WRITTEN INSTRUCTION
Rename "list" to "item" in the lines from the one containing "list AK172336174BR [75, 1281, 329, 1300]" through the one containing "list AA151235895BR [366, 744, 620, 764]", inclusive. Return only those lines, with everything else left unchanged.
---- MATERIAL SUPPLIED
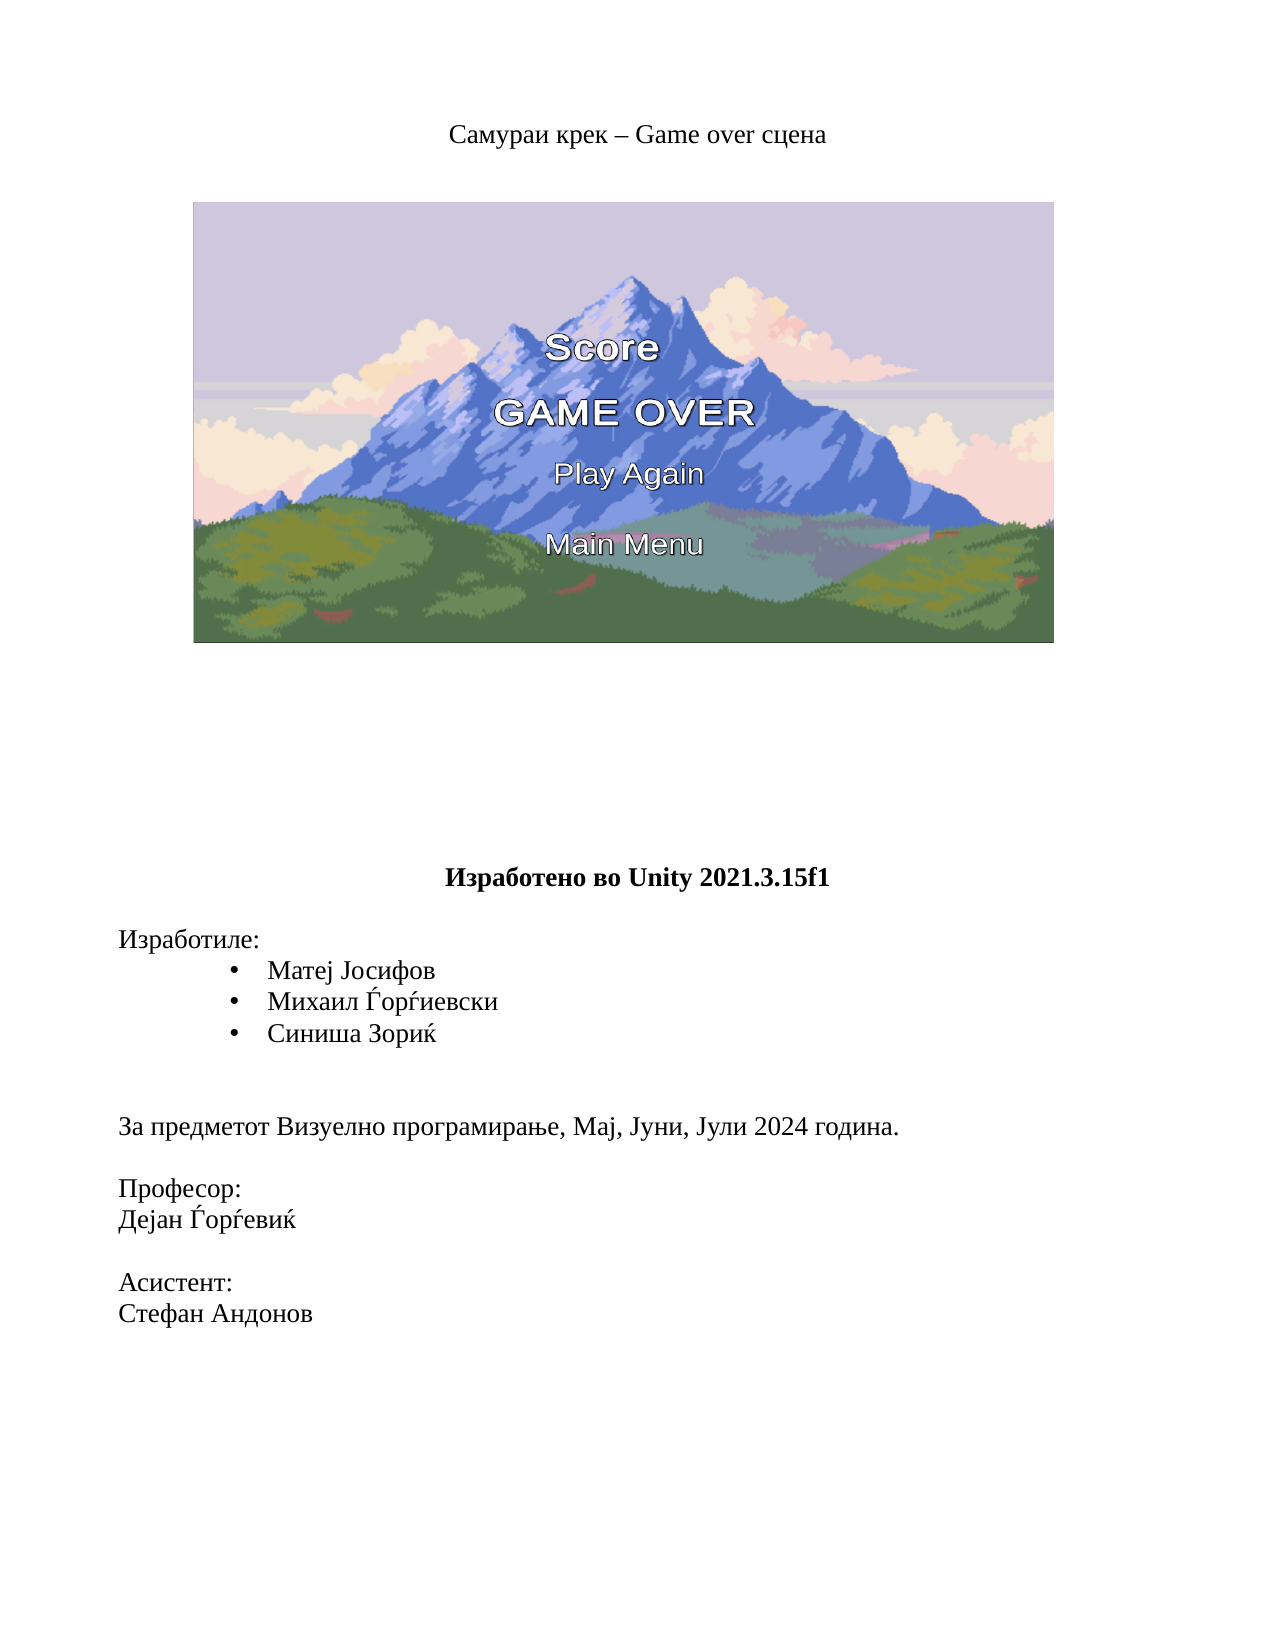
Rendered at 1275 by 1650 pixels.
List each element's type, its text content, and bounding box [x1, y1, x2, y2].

picture [193, 202, 1054, 643]
list Матеј Јосифов [229, 954, 1157, 985]
list Михаил Ѓорѓиевски [229, 985, 1157, 1017]
text Самураи крек – Game over сцена [118, 118, 1157, 149]
text За предметот Визуелно програмирање, Мај, Јуни, Јули 2024 година. [118, 1110, 1157, 1141]
text Професор: [118, 1172, 1157, 1204]
text Стефан Андонов [118, 1297, 1157, 1328]
text Изработиле: [118, 923, 1157, 954]
text Асистент: [118, 1266, 1157, 1297]
text Дејан Ѓорѓевиќ [118, 1204, 1157, 1235]
text Изработено во Unity 2021.3.15f1 [118, 861, 1157, 892]
list Синиша Зориќ [229, 1017, 1157, 1048]
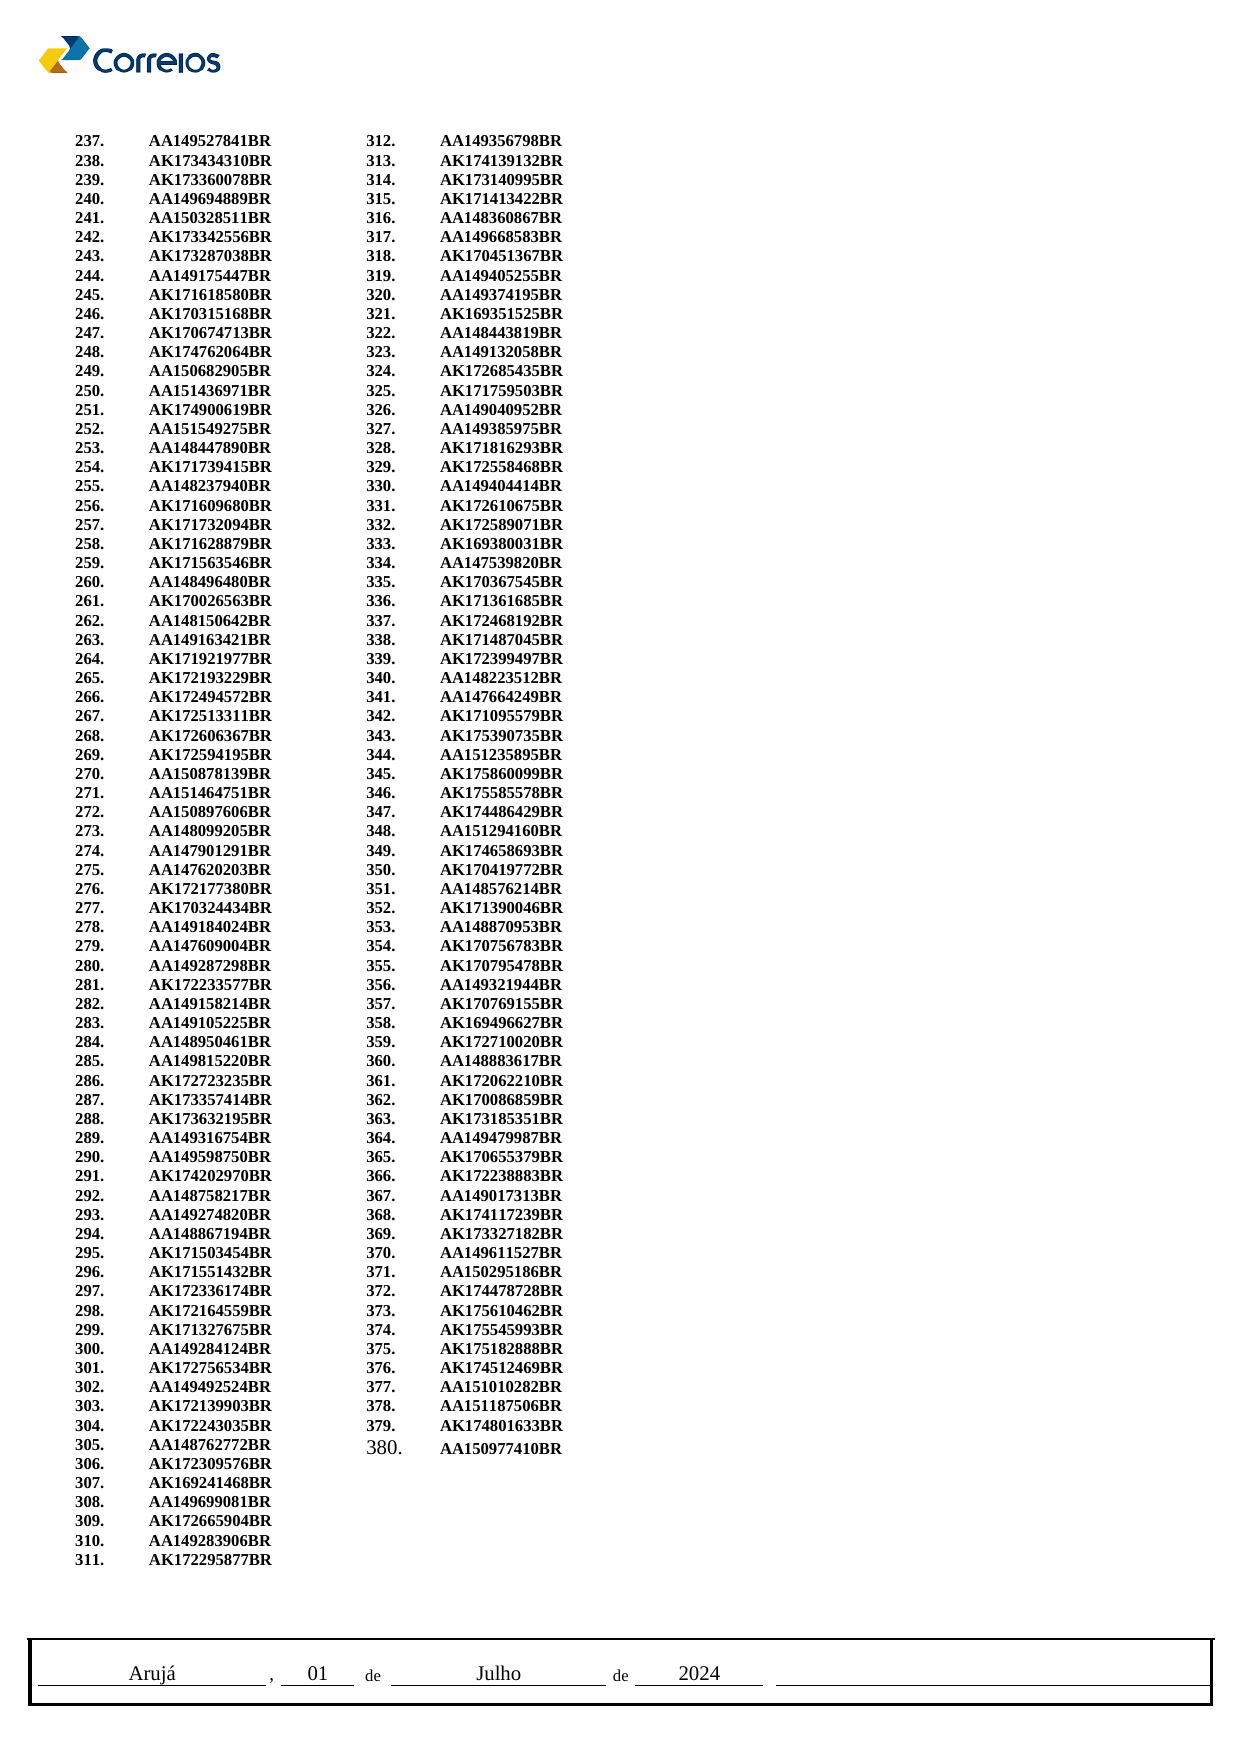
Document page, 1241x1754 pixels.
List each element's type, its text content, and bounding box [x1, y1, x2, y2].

list AK172336174BR [75, 1281, 329, 1300]
list AK175860099BR [366, 764, 620, 783]
list AK172243035BR [75, 1415, 329, 1434]
list AK172513311BR [75, 706, 329, 725]
list AA149175447BR [75, 265, 329, 284]
list AK172177380BR [75, 879, 329, 898]
list AK171739415BR [75, 457, 329, 476]
list AA148883617BR [366, 1051, 620, 1070]
list AA151010282BR [366, 1377, 620, 1396]
list AK169241468BR [75, 1473, 329, 1492]
list AA151294160BR [366, 821, 620, 840]
list AK173140995BR [366, 169, 620, 189]
list AK172610675BR [366, 495, 620, 514]
list AA149699081BR [75, 1492, 329, 1511]
list AA148870953BR [366, 917, 620, 936]
list AK170795478BR [366, 955, 620, 974]
list AA149479987BR [366, 1128, 620, 1147]
list AA149287298BR [75, 955, 329, 974]
list AK169496627BR [366, 1013, 620, 1032]
list AA149404414BR [366, 476, 620, 495]
list AK170026563BR [75, 591, 329, 610]
list AA147539820BR [366, 553, 620, 572]
list AK172558468BR [366, 457, 620, 476]
list AK172193229BR [75, 668, 329, 687]
list AK171487045BR [366, 629, 620, 649]
list AK170367545BR [366, 572, 620, 591]
list AK174658693BR [366, 840, 620, 859]
list AA151464751BR [75, 783, 329, 802]
list AK171327675BR [75, 1319, 329, 1339]
list AK171503454BR [75, 1243, 329, 1262]
list AK172309576BR [75, 1454, 329, 1473]
list AK170086859BR [366, 1089, 620, 1109]
list AK173287038BR [75, 246, 329, 265]
list AA149598750BR [75, 1147, 329, 1166]
list AA149356798BR [366, 131, 620, 150]
list AK172710020BR [366, 1032, 620, 1051]
list AK171551432BR [75, 1262, 329, 1281]
list AK175545993BR [366, 1319, 620, 1339]
list AK171361685BR [366, 591, 620, 610]
list AA148758217BR [75, 1185, 329, 1204]
list AA148443819BR [366, 323, 620, 342]
list AA149284124BR [75, 1339, 329, 1358]
list AA149611527BR [366, 1243, 620, 1262]
list AK174478728BR [366, 1281, 620, 1300]
list AA149158214BR [75, 994, 329, 1013]
list AA147609004BR [75, 936, 329, 955]
list AK174139132BR [366, 150, 620, 169]
list AA151235895BR [366, 744, 620, 764]
list AK172139903BR [75, 1396, 329, 1415]
list AK171921977BR [75, 649, 329, 668]
list AA149105225BR [75, 1013, 329, 1032]
list AK171618580BR [75, 284, 329, 304]
list AA149017313BR [366, 1185, 620, 1204]
list AK174762064BR [75, 342, 329, 361]
list AK172665904BR [75, 1511, 329, 1530]
list AA149316754BR [75, 1128, 329, 1147]
list AA151549275BR [75, 419, 329, 438]
list AA149668583BR [366, 227, 620, 246]
list AA147664249BR [366, 687, 620, 706]
list AK174202970BR [75, 1166, 329, 1185]
list AA151436971BR [75, 380, 329, 399]
list AK170315168BR [75, 304, 329, 323]
list AA149321944BR [366, 974, 620, 994]
list AK174117239BR [366, 1204, 620, 1224]
list AK173185351BR [366, 1109, 620, 1128]
list AK174512469BR [366, 1358, 620, 1377]
list AK171609680BR [75, 495, 329, 514]
list AA150328511BR [75, 208, 329, 227]
list AA150878139BR [75, 764, 329, 783]
list AK172756534BR [75, 1358, 329, 1377]
list AK172685435BR [366, 361, 620, 380]
list AK171732094BR [75, 514, 329, 534]
list AK174486429BR [366, 802, 620, 821]
list AK172468192BR [366, 610, 620, 629]
list AK169351525BR [366, 304, 620, 323]
list AK171413422BR [366, 189, 620, 208]
list AA150977410BR [366, 1434, 620, 1459]
list AA151187506BR [366, 1396, 620, 1415]
list AA149132058BR [366, 342, 620, 361]
list AK175610462BR [366, 1300, 620, 1319]
list AK172295877BR [75, 1549, 329, 1569]
list AA148950461BR [75, 1032, 329, 1051]
list AK173357414BR [75, 1089, 329, 1109]
list AK170674713BR [75, 323, 329, 342]
list AK172594195BR [75, 744, 329, 764]
list AA147901291BR [75, 840, 329, 859]
list AA148150642BR [75, 610, 329, 629]
list AA149274820BR [75, 1204, 329, 1224]
list AK173342556BR [75, 227, 329, 246]
list AK172399497BR [366, 649, 620, 668]
list AA148576214BR [366, 879, 620, 898]
list AK174900619BR [75, 399, 329, 419]
list AA149163421BR [75, 629, 329, 649]
list AK172233577BR [75, 974, 329, 994]
list AK172723235BR [75, 1070, 329, 1089]
list AK172606367BR [75, 725, 329, 744]
list AA149694889BR [75, 189, 329, 208]
list AA149405255BR [366, 265, 620, 284]
list AK169380031BR [366, 534, 620, 553]
list AK172062210BR [366, 1070, 620, 1089]
list AK170655379BR [366, 1147, 620, 1166]
list AA149374195BR [366, 284, 620, 304]
list AA148447890BR [75, 438, 329, 457]
list AK173360078BR [75, 169, 329, 189]
list AK172494572BR [75, 687, 329, 706]
list AK171390046BR [366, 898, 620, 917]
list AA148099205BR [75, 821, 329, 840]
list AA148223512BR [366, 668, 620, 687]
list AK170324434BR [75, 898, 329, 917]
list AK170419772BR [366, 859, 620, 879]
list AK171095579BR [366, 706, 620, 725]
list AA148360867BR [366, 208, 620, 227]
list AA148237940BR [75, 476, 329, 495]
list AA149527841BR [75, 131, 329, 150]
list AA149040952BR [366, 399, 620, 419]
list AK170769155BR [366, 994, 620, 1013]
list AK172238883BR [366, 1166, 620, 1185]
list AA149815220BR [75, 1051, 329, 1070]
list AK175585578BR [366, 783, 620, 802]
list AK170451367BR [366, 246, 620, 265]
list AA149283906BR [75, 1530, 329, 1549]
list AK171759503BR [366, 380, 620, 399]
list AK170756783BR [366, 936, 620, 955]
list AK173434310BR [75, 150, 329, 169]
list AA147620203BR [75, 859, 329, 879]
list AK175182888BR [366, 1339, 620, 1358]
list AK174801633BR [366, 1415, 620, 1434]
list AK173632195BR [75, 1109, 329, 1128]
list AA148496480BR [75, 572, 329, 591]
list AK172589071BR [366, 514, 620, 534]
list AA148762772BR [75, 1434, 329, 1454]
list AA150897606BR [75, 802, 329, 821]
list AA149184024BR [75, 917, 329, 936]
list AK173327182BR [366, 1224, 620, 1243]
list AK171816293BR [366, 438, 620, 457]
list AK172164559BR [75, 1300, 329, 1319]
list AK171563546BR [75, 553, 329, 572]
list AA148867194BR [75, 1224, 329, 1243]
list AA150682905BR [75, 361, 329, 380]
list AK171628879BR [75, 534, 329, 553]
list AA149492524BR [75, 1377, 329, 1396]
list AA150295186BR [366, 1262, 620, 1281]
list AA149385975BR [366, 419, 620, 438]
list AK175390735BR [366, 725, 620, 744]
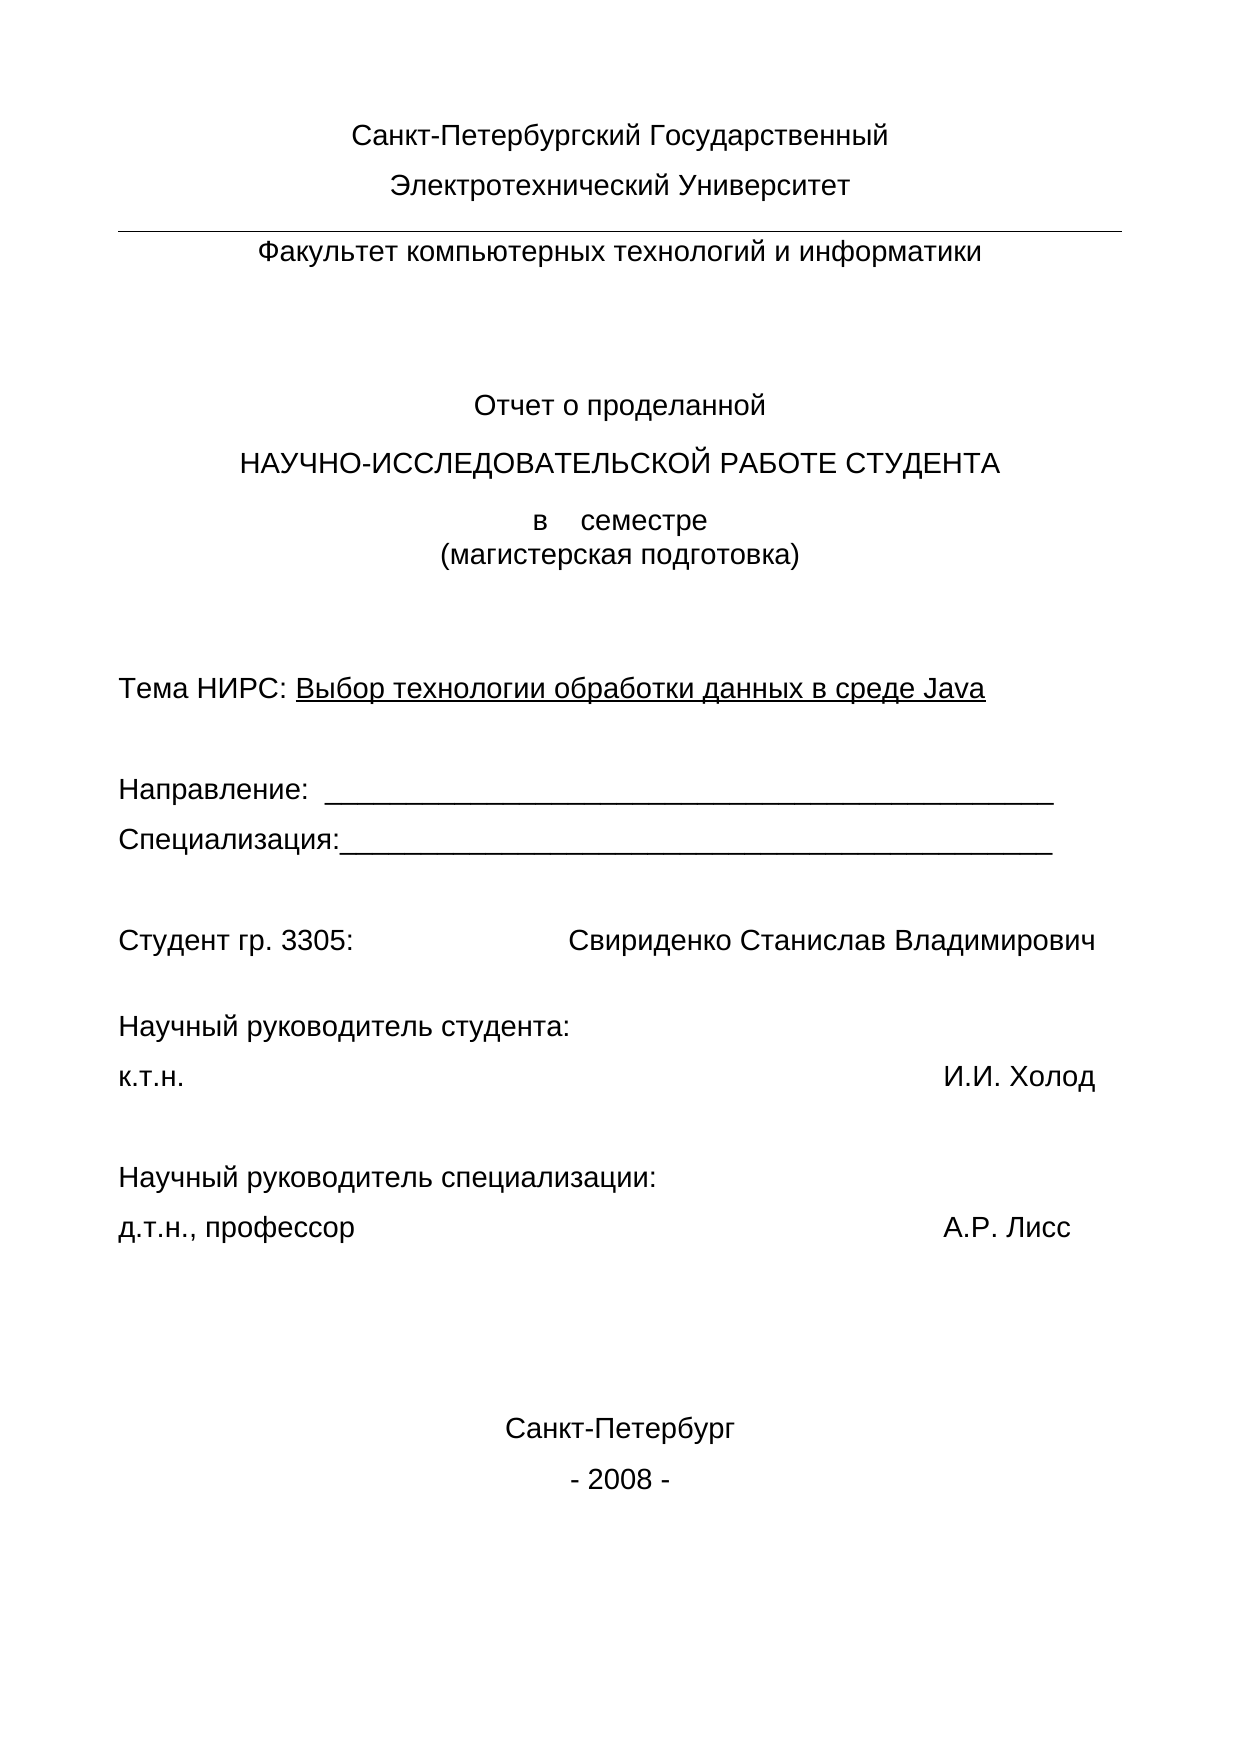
--------
RESULT OF THE TASK
item AK172336174BR [75, 1281, 329, 1300]
item AK175860099BR [366, 764, 620, 783]
item AK172243035BR [75, 1415, 329, 1434]
item AK172513311BR [75, 706, 329, 725]
item AA149175447BR [75, 265, 329, 284]
item AK172177380BR [75, 879, 329, 898]
item AK171739415BR [75, 457, 329, 476]
item AA148883617BR [366, 1051, 620, 1070]
item AA151010282BR [366, 1377, 620, 1396]
item AK169241468BR [75, 1473, 329, 1492]
item AA151294160BR [366, 821, 620, 840]
item AK173140995BR [366, 169, 620, 189]
item AK172610675BR [366, 495, 620, 514]
item AA149699081BR [75, 1492, 329, 1511]
item AA148870953BR [366, 917, 620, 936]
item AK170795478BR [366, 955, 620, 974]
item AA149479987BR [366, 1128, 620, 1147]
item AA149287298BR [75, 955, 329, 974]
item AK169496627BR [366, 1013, 620, 1032]
item AA149404414BR [366, 476, 620, 495]
item AK170026563BR [75, 591, 329, 610]
item AA147539820BR [366, 553, 620, 572]
item AK172558468BR [366, 457, 620, 476]
item AK172193229BR [75, 668, 329, 687]
item AK171487045BR [366, 629, 620, 649]
item AK170367545BR [366, 572, 620, 591]
item AK174658693BR [366, 840, 620, 859]
item AA151464751BR [75, 783, 329, 802]
item AK171327675BR [75, 1319, 329, 1339]
item AK171503454BR [75, 1243, 329, 1262]
item AK172309576BR [75, 1454, 329, 1473]
item AK170086859BR [366, 1089, 620, 1109]
item AK173287038BR [75, 246, 329, 265]
item AA149598750BR [75, 1147, 329, 1166]
item AA149356798BR [366, 131, 620, 150]
item AK172710020BR [366, 1032, 620, 1051]
item AK171551432BR [75, 1262, 329, 1281]
item AK175545993BR [366, 1319, 620, 1339]
item AK171361685BR [366, 591, 620, 610]
item AA148758217BR [75, 1185, 329, 1204]
item AA148443819BR [366, 323, 620, 342]
item AA149284124BR [75, 1339, 329, 1358]
item AA149611527BR [366, 1243, 620, 1262]
item AK174478728BR [366, 1281, 620, 1300]
item AA149158214BR [75, 994, 329, 1013]
item AA147609004BR [75, 936, 329, 955]
item AK174139132BR [366, 150, 620, 169]
item AA151235895BR [366, 744, 620, 764]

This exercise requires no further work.